The biker was thinking about what just happened when a man sat down next to the biker and asked, "Are you a real biker?"

He replied, "I always thought I was, but I just found out I'm a lesbian."
 Newbie to this

Joined: 10/3/2006
Msg: 74
Post a JOKE
Posted: 3/13/2007 4:01:57 PM
On the outskirts of a small town, there was a big, old pecan tree just inside the cemetery fence. One day, two bikers filled up a bucketful of nuts and sat down by the tree, out of sight, and began dividing the nuts. "One for you, one for me. One for you, one for me," said one biker. Several dropped and rolled down toward the fence.

A young boy came riding along the road on his bicycle. As he passed, he thought he heard voices from inside the cemetery. He slowed down to investigate. Sure enough, he heard, "One for you, one for me. One for you, one for me."

He just knew what it was. "Oh my", he shuddered, it's Satan and the Lord dividing the souls at the cemetery. He jumped back on his bike and rode off.

Just around the bend he met an old man with a cane, hobbling along.

"Come here quick," said the boy, "you won't believe what I heard! Satan and the Lord are down at the cemetery dividing up the souls."

The man said, "Beat it kid, can't you see it's hard for me to walk."

When the boy insisted though, the man hobbled to the cemetery. Standing by the fence they heard, "One for you, one for me. One for you, one for me..."

The old man whispered, "Boy, you've been tellin' the truth. Let's see if we can see the Lord himself." Shaking with fear, they peered through the fence, yet were still unable to see anything. The old man and the boy gripped the wrought iron bars of the fence tighter and tighter as they tried to get a glimpse of the Lord.

At last they heard, "One for you, one for me." And one last "One for you, one for me. That's all. Now let's go get those nuts by the fence, and we'll be done."
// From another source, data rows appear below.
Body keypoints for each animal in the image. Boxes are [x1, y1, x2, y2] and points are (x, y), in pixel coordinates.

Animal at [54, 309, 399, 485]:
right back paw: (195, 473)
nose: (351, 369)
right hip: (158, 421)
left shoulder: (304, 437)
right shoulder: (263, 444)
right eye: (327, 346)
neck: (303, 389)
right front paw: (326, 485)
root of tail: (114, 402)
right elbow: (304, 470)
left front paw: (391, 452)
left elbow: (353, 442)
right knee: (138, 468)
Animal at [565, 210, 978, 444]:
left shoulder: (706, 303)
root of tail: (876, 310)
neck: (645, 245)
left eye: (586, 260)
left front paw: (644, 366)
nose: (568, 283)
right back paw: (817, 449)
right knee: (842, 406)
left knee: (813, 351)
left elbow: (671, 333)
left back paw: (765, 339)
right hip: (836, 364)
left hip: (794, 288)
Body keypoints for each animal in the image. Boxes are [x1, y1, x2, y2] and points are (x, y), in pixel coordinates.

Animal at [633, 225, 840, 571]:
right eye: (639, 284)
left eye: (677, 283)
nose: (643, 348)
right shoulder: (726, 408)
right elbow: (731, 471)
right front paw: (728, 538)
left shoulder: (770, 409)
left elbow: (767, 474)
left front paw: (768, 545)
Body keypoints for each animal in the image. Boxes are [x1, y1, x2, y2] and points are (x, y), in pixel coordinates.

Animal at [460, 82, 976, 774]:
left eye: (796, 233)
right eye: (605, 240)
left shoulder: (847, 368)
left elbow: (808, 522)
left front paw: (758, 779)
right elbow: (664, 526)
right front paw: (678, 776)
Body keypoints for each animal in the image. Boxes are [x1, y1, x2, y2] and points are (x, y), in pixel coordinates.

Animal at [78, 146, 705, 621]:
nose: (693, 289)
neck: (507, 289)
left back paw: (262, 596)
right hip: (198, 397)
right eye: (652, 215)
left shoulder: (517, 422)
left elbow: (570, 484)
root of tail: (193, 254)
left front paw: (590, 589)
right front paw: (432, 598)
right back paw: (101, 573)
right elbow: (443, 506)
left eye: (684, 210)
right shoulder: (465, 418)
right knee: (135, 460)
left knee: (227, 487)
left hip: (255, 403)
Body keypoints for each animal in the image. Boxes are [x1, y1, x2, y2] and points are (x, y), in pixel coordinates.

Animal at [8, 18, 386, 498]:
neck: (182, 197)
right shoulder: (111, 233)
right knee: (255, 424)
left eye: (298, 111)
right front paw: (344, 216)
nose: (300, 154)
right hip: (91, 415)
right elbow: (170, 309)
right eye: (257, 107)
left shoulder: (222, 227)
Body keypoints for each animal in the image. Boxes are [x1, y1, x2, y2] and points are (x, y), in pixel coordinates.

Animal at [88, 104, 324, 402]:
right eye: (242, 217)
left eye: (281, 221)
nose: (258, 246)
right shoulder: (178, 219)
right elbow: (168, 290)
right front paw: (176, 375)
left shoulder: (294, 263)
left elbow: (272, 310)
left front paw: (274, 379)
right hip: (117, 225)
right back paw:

... They say the old man made it back to town a full five minutes ahead of the boy on the bike.
 Newbie to this

Joined: 10/3/2006
Msg: 75
Post a JOKE
Posted: 3/13/2007 4:10:41 PM
A cop is staking out the Killarney Hotel for bikers riding drunk. At closing time, he sees a biker stumble out of the bar, trip on the curb, and fumble for his keys for five minutes. When he finally gets on the bike, it takes him another five minutes to get the key in the ignition. Meanwhile, everybody else leaves the bar and rides off. When he finally pulls away, the cop is waiting for him, pulls him over, and gives him a Breathalyzer test. The test shows he has a blood alcohol level of 0.0. The cop says, "How is this possible?" The guy laughs and says, "Tonight I'm the designated decoy."